Field scouting/monitoring:

One method of field scouting involves sampling weevils on plants, during the early blossom/bud stage. Shaefers (1981) suggests an economic injury level of 1 female beetle per 40 row feet. Cooley & Schloemann (1990) developed a sampling program using bud damage as a sampling index. According to this program, sample units of 2 row feet of plants are sampled at 5 to 10 locations along a v-shaped transect. Treatment is advised if an average of 0.6 clipped buds per row foot are found.


Recent research in New York indicates that only rows near block edges near woods may need to be sprayed. If compensatory varieties such as Seneca are used, sprays may not be needed at all.

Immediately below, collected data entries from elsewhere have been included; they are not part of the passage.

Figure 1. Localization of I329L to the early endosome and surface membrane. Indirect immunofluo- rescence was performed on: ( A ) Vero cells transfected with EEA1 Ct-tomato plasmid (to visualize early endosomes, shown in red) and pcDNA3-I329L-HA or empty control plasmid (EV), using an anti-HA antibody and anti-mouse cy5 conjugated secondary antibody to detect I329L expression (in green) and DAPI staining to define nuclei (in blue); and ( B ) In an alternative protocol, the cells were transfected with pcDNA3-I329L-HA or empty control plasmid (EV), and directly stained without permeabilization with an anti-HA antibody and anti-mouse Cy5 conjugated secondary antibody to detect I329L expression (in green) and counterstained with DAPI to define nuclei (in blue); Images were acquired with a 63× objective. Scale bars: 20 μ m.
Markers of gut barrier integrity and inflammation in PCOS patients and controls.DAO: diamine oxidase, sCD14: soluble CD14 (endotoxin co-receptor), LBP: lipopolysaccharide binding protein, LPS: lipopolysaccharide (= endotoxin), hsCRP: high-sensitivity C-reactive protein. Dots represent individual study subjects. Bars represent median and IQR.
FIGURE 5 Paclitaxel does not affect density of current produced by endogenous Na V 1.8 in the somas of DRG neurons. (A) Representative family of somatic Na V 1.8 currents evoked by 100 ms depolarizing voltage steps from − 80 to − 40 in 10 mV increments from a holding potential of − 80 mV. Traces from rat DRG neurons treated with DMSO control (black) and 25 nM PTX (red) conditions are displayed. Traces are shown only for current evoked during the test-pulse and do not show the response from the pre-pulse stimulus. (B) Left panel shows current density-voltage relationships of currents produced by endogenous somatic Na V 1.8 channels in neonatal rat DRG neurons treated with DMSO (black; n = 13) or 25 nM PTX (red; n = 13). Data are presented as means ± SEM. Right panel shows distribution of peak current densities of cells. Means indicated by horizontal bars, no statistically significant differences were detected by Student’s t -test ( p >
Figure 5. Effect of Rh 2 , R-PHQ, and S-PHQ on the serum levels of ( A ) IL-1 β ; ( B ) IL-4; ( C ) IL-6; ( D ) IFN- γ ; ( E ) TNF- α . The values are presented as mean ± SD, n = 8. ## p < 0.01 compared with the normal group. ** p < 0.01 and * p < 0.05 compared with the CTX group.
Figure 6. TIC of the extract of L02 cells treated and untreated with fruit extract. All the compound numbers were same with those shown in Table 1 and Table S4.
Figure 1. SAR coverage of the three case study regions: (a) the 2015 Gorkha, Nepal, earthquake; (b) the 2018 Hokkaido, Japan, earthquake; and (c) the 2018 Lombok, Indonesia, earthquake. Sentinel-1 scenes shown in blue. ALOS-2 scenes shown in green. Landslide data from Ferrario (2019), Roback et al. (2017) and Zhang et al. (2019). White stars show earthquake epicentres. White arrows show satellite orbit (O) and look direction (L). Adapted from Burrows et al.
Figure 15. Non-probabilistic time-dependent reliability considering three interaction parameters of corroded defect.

Virginia home spray guidelines 
California guidelines 
Pistillate varieties of strawberries are relatively immune from attack since only varieties with staminate flowers seem to provide adequate food for developing larvae (Davidson & Lyon 1987). Early-fruiting varieties are more susceptible to attack than later-fruiting varieties. Schaefers (1981) recommends topping of plants and removal of foliage and mulch immediately following harvest, then applying a follow up chemical spray to kill overwintering adults. Other cultural practices include avoiding field site selection near wooded areas to prevent high numbers of overwintering adults from entering the field in the spring. Mulches and full canopy beds encourage adults to overwinter and remain in the field, thus plowing of old beds immediately following harvest causes adult mortality. Cropping fields less than three years is also recommended.